Your task
Format every line of the entries below as a numbered list, leaving out any blank lines.
>> begin Data supplied
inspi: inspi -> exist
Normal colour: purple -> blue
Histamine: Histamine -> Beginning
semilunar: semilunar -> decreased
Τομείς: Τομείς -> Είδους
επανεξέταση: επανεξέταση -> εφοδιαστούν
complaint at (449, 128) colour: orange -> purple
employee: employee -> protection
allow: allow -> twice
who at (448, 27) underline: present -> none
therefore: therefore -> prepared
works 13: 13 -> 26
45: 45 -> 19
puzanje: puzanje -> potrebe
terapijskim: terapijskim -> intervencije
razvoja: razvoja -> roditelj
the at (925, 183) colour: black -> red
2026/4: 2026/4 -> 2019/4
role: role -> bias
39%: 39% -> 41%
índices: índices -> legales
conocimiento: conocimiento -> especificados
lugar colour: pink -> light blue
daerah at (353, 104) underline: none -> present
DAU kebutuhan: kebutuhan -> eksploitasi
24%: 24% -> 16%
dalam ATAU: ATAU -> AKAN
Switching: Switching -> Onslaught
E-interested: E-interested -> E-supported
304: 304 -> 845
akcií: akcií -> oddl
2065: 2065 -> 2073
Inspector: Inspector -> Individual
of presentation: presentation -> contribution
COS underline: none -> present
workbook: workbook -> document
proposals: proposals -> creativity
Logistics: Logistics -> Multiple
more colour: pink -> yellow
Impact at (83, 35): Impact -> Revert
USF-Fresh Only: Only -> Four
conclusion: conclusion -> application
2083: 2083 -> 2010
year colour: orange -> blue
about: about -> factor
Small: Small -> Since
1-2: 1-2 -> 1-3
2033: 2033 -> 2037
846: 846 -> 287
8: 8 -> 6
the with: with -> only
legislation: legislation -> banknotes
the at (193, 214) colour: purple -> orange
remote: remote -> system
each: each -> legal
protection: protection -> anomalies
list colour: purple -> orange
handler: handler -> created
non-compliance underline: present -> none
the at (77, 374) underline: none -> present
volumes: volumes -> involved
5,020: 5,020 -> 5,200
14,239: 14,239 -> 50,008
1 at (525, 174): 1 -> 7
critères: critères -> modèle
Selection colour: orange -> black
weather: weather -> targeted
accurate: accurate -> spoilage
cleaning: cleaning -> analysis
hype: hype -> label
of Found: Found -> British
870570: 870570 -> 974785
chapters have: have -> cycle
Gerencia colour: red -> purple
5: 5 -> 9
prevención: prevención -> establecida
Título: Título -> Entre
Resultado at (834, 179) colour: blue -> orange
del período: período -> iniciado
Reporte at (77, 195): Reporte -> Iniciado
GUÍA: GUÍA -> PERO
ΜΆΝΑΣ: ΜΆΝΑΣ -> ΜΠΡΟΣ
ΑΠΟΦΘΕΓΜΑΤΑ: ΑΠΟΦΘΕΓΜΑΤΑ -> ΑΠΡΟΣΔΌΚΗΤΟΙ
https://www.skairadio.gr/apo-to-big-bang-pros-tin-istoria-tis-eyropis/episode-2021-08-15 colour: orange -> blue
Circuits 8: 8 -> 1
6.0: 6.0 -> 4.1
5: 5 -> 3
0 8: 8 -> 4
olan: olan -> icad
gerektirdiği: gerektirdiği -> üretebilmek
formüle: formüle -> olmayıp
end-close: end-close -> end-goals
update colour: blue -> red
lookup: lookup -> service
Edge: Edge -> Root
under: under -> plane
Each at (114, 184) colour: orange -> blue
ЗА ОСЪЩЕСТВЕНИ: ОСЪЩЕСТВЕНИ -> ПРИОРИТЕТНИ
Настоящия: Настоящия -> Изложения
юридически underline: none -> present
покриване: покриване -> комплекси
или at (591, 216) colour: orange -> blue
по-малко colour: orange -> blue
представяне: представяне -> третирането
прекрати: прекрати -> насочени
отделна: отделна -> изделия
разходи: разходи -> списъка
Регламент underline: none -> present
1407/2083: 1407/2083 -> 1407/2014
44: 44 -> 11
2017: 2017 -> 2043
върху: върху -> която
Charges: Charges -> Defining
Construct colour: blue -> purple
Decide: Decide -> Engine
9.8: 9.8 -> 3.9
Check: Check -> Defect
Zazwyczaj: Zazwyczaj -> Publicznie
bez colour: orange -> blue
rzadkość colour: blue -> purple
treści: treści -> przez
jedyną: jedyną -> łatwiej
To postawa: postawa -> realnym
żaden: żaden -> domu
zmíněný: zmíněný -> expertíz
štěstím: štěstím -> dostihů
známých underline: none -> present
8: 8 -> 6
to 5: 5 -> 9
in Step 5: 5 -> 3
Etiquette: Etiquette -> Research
>> end Data supplied
The response
1. inspi: inspi -> exist
2. Normal colour: purple -> blue
3. Histamine: Histamine -> Beginning
4. semilunar: semilunar -> decreased
5. Τομείς: Τομείς -> Είδους
6. επανεξέταση: επανεξέταση -> εφοδιαστούν
7. complaint at (449, 128) colour: orange -> purple
8. employee: employee -> protection
9. allow: allow -> twice
10. who at (448, 27) underline: present -> none
11. therefore: therefore -> prepared
12. works 13: 13 -> 26
13. 45: 45 -> 19
14. puzanje: puzanje -> potrebe
15. terapijskim: terapijskim -> intervencije
16. razvoja: razvoja -> roditelj
17. the at (925, 183) colour: black -> red
18. 2026/4: 2026/4 -> 2019/4
19. role: role -> bias
20. 39%: 39% -> 41%
21. índices: índices -> legales
22. conocimiento: conocimiento -> especificados
23. lugar colour: pink -> light blue
24. daerah at (353, 104) underline: none -> present
25. DAU kebutuhan: kebutuhan -> eksploitasi
26. 24%: 24% -> 16%
27. dalam ATAU: ATAU -> AKAN
28. Switching: Switching -> Onslaught
29. E-interested: E-interested -> E-supported
30. 304: 304 -> 845
31. akcií: akcií -> oddl
32. 2065: 2065 -> 2073
33. Inspector: Inspector -> Individual
34. of presentation: presentation -> contribution
35. COS underline: none -> present
36. workbook: workbook -> document
37. proposals: proposals -> creativity
38. Logistics: Logistics -> Multiple
39. more colour: pink -> yellow
40. Impact at (83, 35): Impact -> Revert
41. USF-Fresh Only: Only -> Four
42. conclusion: conclusion -> application
43. 2083: 2083 -> 2010
44. year colour: orange -> blue
45. about: about -> factor
46. Small: Small -> Since
47. 1-2: 1-2 -> 1-3
48. 2033: 2033 -> 2037
49. 846: 846 -> 287
50. 8: 8 -> 6
51. the with: with -> only
52. legislation: legislation -> banknotes
53. the at (193, 214) colour: purple -> orange
54. remote: remote -> system
55. each: each -> legal
56. protection: protection -> anomalies
57. list colour: purple -> orange
58. handler: handler -> created
59. non-compliance underline: present -> none
60. the at (77, 374) underline: none -> present
61. volumes: volumes -> involved
62. 5,020: 5,020 -> 5,200
63. 14,239: 14,239 -> 50,008
64. 1 at (525, 174): 1 -> 7
65. critères: critères -> modèle
66. Selection colour: orange -> black
67. weather: weather -> targeted
68. accurate: accurate -> spoilage
69. cleaning: cleaning -> analysis
70. hype: hype -> label
71. of Found: Found -> British
72. 870570: 870570 -> 974785
73. chapters have: have -> cycle
74. Gerencia colour: red -> purple
75. 5: 5 -> 9
76. prevención: prevención -> establecida
77. Título: Título -> Entre
78. Resultado at (834, 179) colour: blue -> orange
79. del período: período -> iniciado
80. Reporte at (77, 195): Reporte -> Iniciado
81. GUÍA: GUÍA -> PERO
82. ΜΆΝΑΣ: ΜΆΝΑΣ -> ΜΠΡΟΣ
83. ΑΠΟΦΘΕΓΜΑΤΑ: ΑΠΟΦΘΕΓΜΑΤΑ -> ΑΠΡΟΣΔΌΚΗΤΟΙ
84. https://www.skairadio.gr/apo-to-big-bang-pros-tin-istoria-tis-eyropis/episode-2021-08-15 colour: orange -> blue
85. Circuits 8: 8 -> 1
86. 6.0: 6.0 -> 4.1
87. 5: 5 -> 3
88. 0 8: 8 -> 4
89. olan: olan -> icad
90. gerektirdiği: gerektirdiği -> üretebilmek
91. formüle: formüle -> olmayıp
92. end-close: end-close -> end-goals
93. update colour: blue -> red
94. lookup: lookup -> service
95. Edge: Edge -> Root
96. under: under -> plane
97. Each at (114, 184) colour: orange -> blue
98. ЗА ОСЪЩЕСТВЕНИ: ОСЪЩЕСТВЕНИ -> ПРИОРИТЕТНИ
99. Настоящия: Настоящия -> Изложения
100. юридически underline: none -> present
101. покриване: покриване -> комплекси
102. или at (591, 216) colour: orange -> blue
103. по-малко colour: orange -> blue
104. представяне: представяне -> третирането
105. прекрати: прекрати -> насочени
106. отделна: отделна -> изделия
107. разходи: разходи -> списъка
108. Регламент underline: none -> present
109. 1407/2083: 1407/2083 -> 1407/2014
110. 44: 44 -> 11
111. 2017: 2017 -> 2043
112. върху: върху -> която
113. Charges: Charges -> Defining
114. Construct colour: blue -> purple
115. Decide: Decide -> Engine
116. 9.8: 9.8 -> 3.9
117. Check: Check -> Defect
118. Zazwyczaj: Zazwyczaj -> Publicznie
119. bez colour: orange -> blue
120. rzadkość colour: blue -> purple
121. treści: treści -> przez
122. jedyną: jedyną -> łatwiej
123. To postawa: postawa -> realnym
124. żaden: żaden -> domu
125. zmíněný: zmíněný -> expertíz
126. štěstím: štěstím -> dostihů
127. známých underline: none -> present
128. 8: 8 -> 6
129. to 5: 5 -> 9
130. in Step 5: 5 -> 3
131. Etiquette: Etiquette -> Research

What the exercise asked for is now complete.